My first white-water rafting adventure was a first for many of us on the raft. In an effort to bond and build team with the church youth group, a number of adults and college-age students chaperoned a trip of high school students to brave the cold waters of the Cheat River in West Virginia. The very first weekends in March promise the best waters melting from the mountain tops, which also create an unpredictable path and experience for us.
At one certain point, the guide cautioned us of an upcoming boulder in the middle of the river. Due to the pace of the river, boulders create anomalies within the current that create "holes" in the river, called eddies. Rather than push objects to the side, they could plunge objects straight downward with great force. The guide instructed us to be cautious of these eddies and that our goal would be to paddle to the right of the boulder. If anyone fell out of the raft, we needed to get the person back inside the raft quickly. If not, he warned us to swim to the right of the boulder; under no circumstances should be proceed to the left.

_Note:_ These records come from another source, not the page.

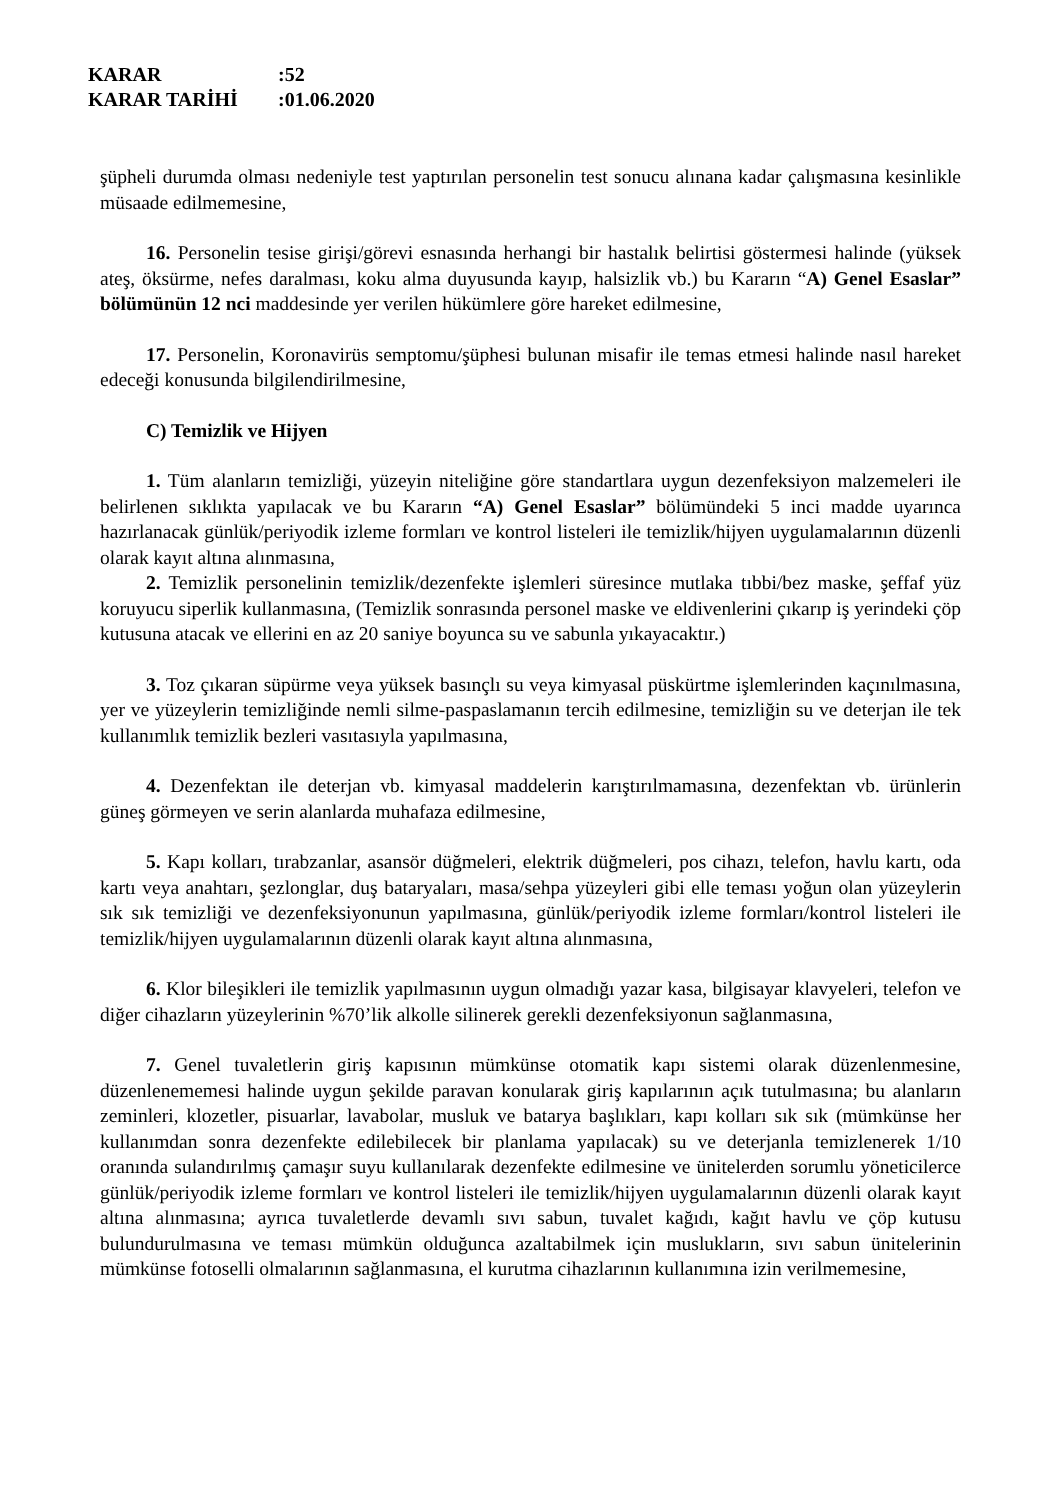KARAR:52
KARAR TARİHİ:01.06.2020
şüpheli durumda olması nedeniyle test yaptırılan personelin test sonucu alınana kadar çalışmasına kesinlikle müsaade edilmemesine,
16. Personelin tesise girişi/görevi esnasında herhangi bir hastalık belirtisi göstermesi halinde (yüksek ateş, öksürme, nefes daralması, koku alma duyusunda kayıp, halsizlik vb.) bu Kararın “A) Genel Esaslar” bölümünün 12 nci maddesinde yer verilen hükümlere göre hareket edilmesine,
17. Personelin, Koronavirüs semptomu/şüphesi bulunan misafir ile temas etmesi halinde nasıl hareket edeceği konusunda bilgilendirilmesine,
C) Temizlik ve Hijyen
1. Tüm alanların temizliği, yüzeyin niteliğine göre standartlara uygun dezenfeksiyon malzemeleri ile belirlenen sıklıkta yapılacak ve bu Kararın “A) Genel Esaslar” bölümündeki 5 inci madde uyarınca hazırlanacak günlük/periyodik izleme formları ve kontrol listeleri ile temizlik/hijyen uygulamalarının düzenli olarak kayıt altına alınmasına,
2. Temizlik personelinin temizlik/dezenfekte işlemleri süresince mutlaka tıbbi/bez maske, şeffaf yüz koruyucu siperlik kullanmasına, (Temizlik sonrasında personel maske ve eldivenlerini çıkarıp iş yerindeki çöp kutusuna atacak ve ellerini en az 20 saniye boyunca su ve sabunla yıkayacaktır.)
3. Toz çıkaran süpürme veya yüksek basınçlı su veya kimyasal püskürtme işlemlerinden kaçınılmasına, yer ve yüzeylerin temizliğinde nemli silme-paspaslamanın tercih edilmesine, temizliğin su ve deterjan ile tek kullanımlık temizlik bezleri vasıtasıyla yapılmasına,
4. Dezenfektan ile deterjan vb. kimyasal maddelerin karıştırılmamasına, dezenfektan vb. ürünlerin güneş görmeyen ve serin alanlarda muhafaza edilmesine,
5. Kapı kolları, tırabzanlar, asansör düğmeleri, elektrik düğmeleri, pos cihazı, telefon, havlu kartı, oda kartı veya anahtarı, şezlonglar, duş bataryaları, masa/sehpa yüzeyleri gibi elle teması yoğun olan yüzeylerin sık sık temizliği ve dezenfeksiyonunun yapılmasına, günlük/periyodik izleme formları/kontrol listeleri ile temizlik/hijyen uygulamalarının düzenli olarak kayıt altına alınmasına,
6. Klor bileşikleri ile temizlik yapılmasının uygun olmadığı yazar kasa, bilgisayar klavyeleri, telefon ve diğer cihazların yüzeylerinin %70’lik alkolle silinerek gerekli dezenfeksiyonun sağlanmasına,
7. Genel tuvaletlerin giriş kapısının mümkünse otomatik kapı sistemi olarak düzenlenmesine, düzenlenememesi halinde uygun şekilde paravan konularak giriş kapılarının açık tutulmasına; bu alanların zeminleri, klozetler, pisuarlar, lavabolar, musluk ve batarya başlıkları, kapı kolları sık sık (mümkünse her kullanımdan sonra dezenfekte edilebilecek bir planlama yapılacak) su ve deterjanla temizlenerek 1/10 oranında sulandırılmış çamaşır suyu kullanılarak dezenfekte edilmesine ve ünitelerden sorumlu yöneticilerce günlük/periyodik izleme formları ve kontrol listeleri ile temizlik/hijyen uygulamalarının düzenli olarak kayıt altına alınmasına; ayrıca tuvaletlerde devamlı sıvı sabun, tuvalet kağıdı, kağıt havlu ve çöp kutusu bulundurulmasına ve teması mümkün olduğunca azaltabilmek için muslukların, sıvı sabun ünitelerinin mümkünse fotoselli olmalarının sağlanmasına, el kurutma cihazlarının kullanımına izin verilmemesine,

Feeding off the mix of adrenaline and preliminary stages of hypothermia, we each gave a sign to accept the challenge and secured our footing in the straps. As we turned around the bend, we could hear the roar for the waters. It was as if the waters grew angry as it picked up speed in hopes of slapping the enormous boulder out of its path.
While my obvious anxiety with the potential risks were written all over my face, we all seemed to fear the safety for Andrew, one of the high school students, who literally weighed 98 pounds soaking wet in his wetsuit! As we approached the boulder, a wave crashed against the boat and bounced Andrew right out of the boat. Right away, two students leapt from their seats in hopes of grabbing Andrew back into the boat. These two students were football players, so we felt assured that if they could get their hands on him, they would be able to pluck him up without any problems.
But, the water was too fast and his light weight carried him under the water. What seemed like minutes out of sight, he popped above the waters about 10 feet from the raft. At this point, we knew getting him was no longer an option. As his eyes focused on the upcoming boulder, we started yelling for him to swim to the right. The force of the waters gave him no other option; he was being carried to the left of the boulder.
As we looked over the boulder, we could see why the guide had to told us to go right. Smaller boulders of various sizes littered the path. As if a switch turned on, Andrew gave up trying to swim to the right. Instead, he turned on his back and lifted his legs out of the water; knees bent. He made up his mind to take on the danger and play a game of bumper cars with the boulders.
Our boat made it safely down the river, so all we could do was watch. Andrew's face was determined and showed no fear. He kept his body compact and aimed at the boulders to hit them head on with his feet. When he came into contact with the slippery rocks, he pushed his legs out and bounced towards the side keeping his feet pointed down the river. After a few bounces, he made it! Unscathed and without harm! As he floated down towards us after making it through the cobbled maze, the two football players jumped in to the river. Not as much to save him as much as congratulate him for his heroism - the moment he decided not to compromise and go for the harder path.
As leaders, I find myself constantly at a crossroads in which a choice has to be made. Although I don't like conflict, I realize being at a decision point is inevitable as a leader. And, when this happens, I continually find myself in a position that gets easier when I think about what's really at stake. We realize compromises have to be made at time for the sake of the organization, but I found that leaders can't compromise when it comes to these two areas.
- Don't Compromise On Your Core Values. During the quality improvement area in education, districts took their cues from the business sector to develop vision, mission, and core values. The core values are those invisible intangibles that drive who you are: dependable, reliable, passionate, respected, creative, innovative, inspirational.
- Don't Compromise On What's Best for ALL Kids. Often, leaders seem to begin leading with what's best for kids. But, for some, as leaders are promoted, prestige or security are elevated over what's best for kids.
The purpose of these areas are to serve as a filter or litmus test in determining a course of action when posed with a problem. Although problems come with their own distinct decisions, knowing your core values and asking "What's Best for Kids?" makes decisions that don't conflict with them necessary. Leaders who thrive are those who not only consider these two areas when faced with a decision, but they are transparent about them with others. They model how decisions are made using them in order to continually remind and prove they are real. And, what's even more beneficial is that by making it clear throughout the organization that decisions are made on these two areas, others in the organization and community can anticipate and respond in the moment when faced with decisions of their own. I still think about Andrew and that point of decision as a reminder that leadership does not come without perils, and we need to know our "no compromise".